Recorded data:

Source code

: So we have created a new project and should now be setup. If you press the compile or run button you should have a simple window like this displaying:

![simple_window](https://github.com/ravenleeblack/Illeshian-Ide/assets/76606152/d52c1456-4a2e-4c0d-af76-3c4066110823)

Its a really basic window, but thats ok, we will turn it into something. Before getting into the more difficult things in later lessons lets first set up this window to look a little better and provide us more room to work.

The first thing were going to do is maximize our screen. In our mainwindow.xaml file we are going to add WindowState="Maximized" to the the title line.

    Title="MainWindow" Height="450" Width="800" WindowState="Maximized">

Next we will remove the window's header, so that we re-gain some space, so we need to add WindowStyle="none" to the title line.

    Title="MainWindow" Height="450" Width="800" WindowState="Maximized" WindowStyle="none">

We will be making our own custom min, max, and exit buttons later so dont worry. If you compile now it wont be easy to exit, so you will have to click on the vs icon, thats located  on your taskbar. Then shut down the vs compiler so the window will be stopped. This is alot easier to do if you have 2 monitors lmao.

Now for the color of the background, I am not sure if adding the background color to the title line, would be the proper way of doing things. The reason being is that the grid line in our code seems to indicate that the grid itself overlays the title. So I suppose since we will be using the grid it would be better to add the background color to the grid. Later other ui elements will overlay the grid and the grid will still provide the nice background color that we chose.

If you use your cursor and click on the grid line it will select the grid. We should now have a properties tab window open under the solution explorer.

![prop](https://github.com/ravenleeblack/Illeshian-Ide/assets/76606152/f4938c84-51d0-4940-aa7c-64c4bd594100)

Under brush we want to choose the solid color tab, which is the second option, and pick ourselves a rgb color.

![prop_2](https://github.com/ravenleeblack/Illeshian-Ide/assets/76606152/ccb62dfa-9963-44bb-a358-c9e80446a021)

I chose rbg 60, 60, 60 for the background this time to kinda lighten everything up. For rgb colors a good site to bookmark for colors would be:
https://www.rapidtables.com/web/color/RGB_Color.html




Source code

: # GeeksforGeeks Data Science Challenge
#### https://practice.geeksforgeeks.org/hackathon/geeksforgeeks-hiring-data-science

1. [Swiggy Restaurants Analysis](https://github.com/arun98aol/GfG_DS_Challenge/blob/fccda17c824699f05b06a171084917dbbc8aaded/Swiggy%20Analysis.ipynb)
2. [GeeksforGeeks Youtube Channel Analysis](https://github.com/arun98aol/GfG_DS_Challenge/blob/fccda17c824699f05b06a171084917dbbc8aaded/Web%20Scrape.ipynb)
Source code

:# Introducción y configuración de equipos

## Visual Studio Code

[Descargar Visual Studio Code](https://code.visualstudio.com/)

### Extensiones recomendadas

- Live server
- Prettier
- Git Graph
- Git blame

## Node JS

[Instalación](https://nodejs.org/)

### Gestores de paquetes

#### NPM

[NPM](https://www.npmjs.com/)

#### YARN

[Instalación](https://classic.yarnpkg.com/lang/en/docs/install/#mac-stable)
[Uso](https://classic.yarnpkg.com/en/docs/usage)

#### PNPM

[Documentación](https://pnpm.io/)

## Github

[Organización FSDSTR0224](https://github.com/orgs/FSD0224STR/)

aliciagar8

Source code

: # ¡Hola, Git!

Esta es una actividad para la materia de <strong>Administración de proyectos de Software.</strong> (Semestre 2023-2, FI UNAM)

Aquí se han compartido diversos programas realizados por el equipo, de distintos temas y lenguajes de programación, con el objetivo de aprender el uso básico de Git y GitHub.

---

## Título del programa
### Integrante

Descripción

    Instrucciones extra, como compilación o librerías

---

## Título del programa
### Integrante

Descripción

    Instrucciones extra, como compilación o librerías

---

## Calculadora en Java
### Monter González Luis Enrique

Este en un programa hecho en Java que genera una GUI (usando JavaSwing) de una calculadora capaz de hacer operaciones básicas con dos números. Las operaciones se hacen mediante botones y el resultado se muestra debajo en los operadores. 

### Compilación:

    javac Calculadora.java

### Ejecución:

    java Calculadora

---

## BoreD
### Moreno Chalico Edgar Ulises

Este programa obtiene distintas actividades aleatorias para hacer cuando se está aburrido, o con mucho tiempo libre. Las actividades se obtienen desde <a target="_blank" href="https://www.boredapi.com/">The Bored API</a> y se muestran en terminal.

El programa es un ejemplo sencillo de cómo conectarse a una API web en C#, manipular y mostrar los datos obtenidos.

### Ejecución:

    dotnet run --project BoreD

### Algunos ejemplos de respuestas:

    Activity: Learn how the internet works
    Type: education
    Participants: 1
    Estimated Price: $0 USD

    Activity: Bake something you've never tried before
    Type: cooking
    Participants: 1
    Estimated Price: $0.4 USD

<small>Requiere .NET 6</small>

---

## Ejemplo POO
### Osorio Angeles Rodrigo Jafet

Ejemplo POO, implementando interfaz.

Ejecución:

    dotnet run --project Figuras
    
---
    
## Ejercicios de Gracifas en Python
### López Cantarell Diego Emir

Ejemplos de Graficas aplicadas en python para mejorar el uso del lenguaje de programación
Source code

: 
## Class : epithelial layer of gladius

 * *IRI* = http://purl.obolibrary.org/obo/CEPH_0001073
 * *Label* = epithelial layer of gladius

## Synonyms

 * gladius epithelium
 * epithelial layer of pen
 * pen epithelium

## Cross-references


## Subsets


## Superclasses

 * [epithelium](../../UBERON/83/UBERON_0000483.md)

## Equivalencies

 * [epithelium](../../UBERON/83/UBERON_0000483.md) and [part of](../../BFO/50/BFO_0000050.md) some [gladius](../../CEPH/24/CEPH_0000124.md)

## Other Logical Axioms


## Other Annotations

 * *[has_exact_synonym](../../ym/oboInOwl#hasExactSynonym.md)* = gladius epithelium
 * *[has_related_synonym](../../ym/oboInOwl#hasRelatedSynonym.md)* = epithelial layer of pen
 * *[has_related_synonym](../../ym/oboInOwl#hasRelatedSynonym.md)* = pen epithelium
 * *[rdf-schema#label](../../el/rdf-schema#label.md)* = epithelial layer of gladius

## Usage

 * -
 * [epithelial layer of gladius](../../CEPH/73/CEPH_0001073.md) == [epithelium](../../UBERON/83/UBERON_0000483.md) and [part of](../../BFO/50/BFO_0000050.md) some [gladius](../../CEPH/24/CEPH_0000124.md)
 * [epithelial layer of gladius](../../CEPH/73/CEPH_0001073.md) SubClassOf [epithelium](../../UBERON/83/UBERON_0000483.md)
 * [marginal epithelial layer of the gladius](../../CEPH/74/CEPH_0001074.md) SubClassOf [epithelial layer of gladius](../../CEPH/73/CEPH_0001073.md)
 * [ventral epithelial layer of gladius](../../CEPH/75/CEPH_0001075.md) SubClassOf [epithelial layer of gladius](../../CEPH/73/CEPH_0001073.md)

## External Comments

Directions for this task:
Your task is to set down exactly the lines from the line containing "of gladius](../../CEPH/73/CEPH_0001073.md) SubClassOf" to the end of the data above, including both ends.

Answer:
 * [epithelial layer of gladius](../../CEPH/73/CEPH_0001073.md) SubClassOf [epithelium](../../UBERON/83/UBERON_0000483.md)
 * [marginal epithelial layer of the gladius](../../CEPH/74/CEPH_0001074.md) SubClassOf [epithelial layer of gladius](../../CEPH/73/CEPH_0001073.md)
 * [ventral epithelial layer of gladius](../../CEPH/75/CEPH_0001075.md) SubClassOf [epithelial layer of gladius](../../CEPH/73/CEPH_0001073.md)

## External Comments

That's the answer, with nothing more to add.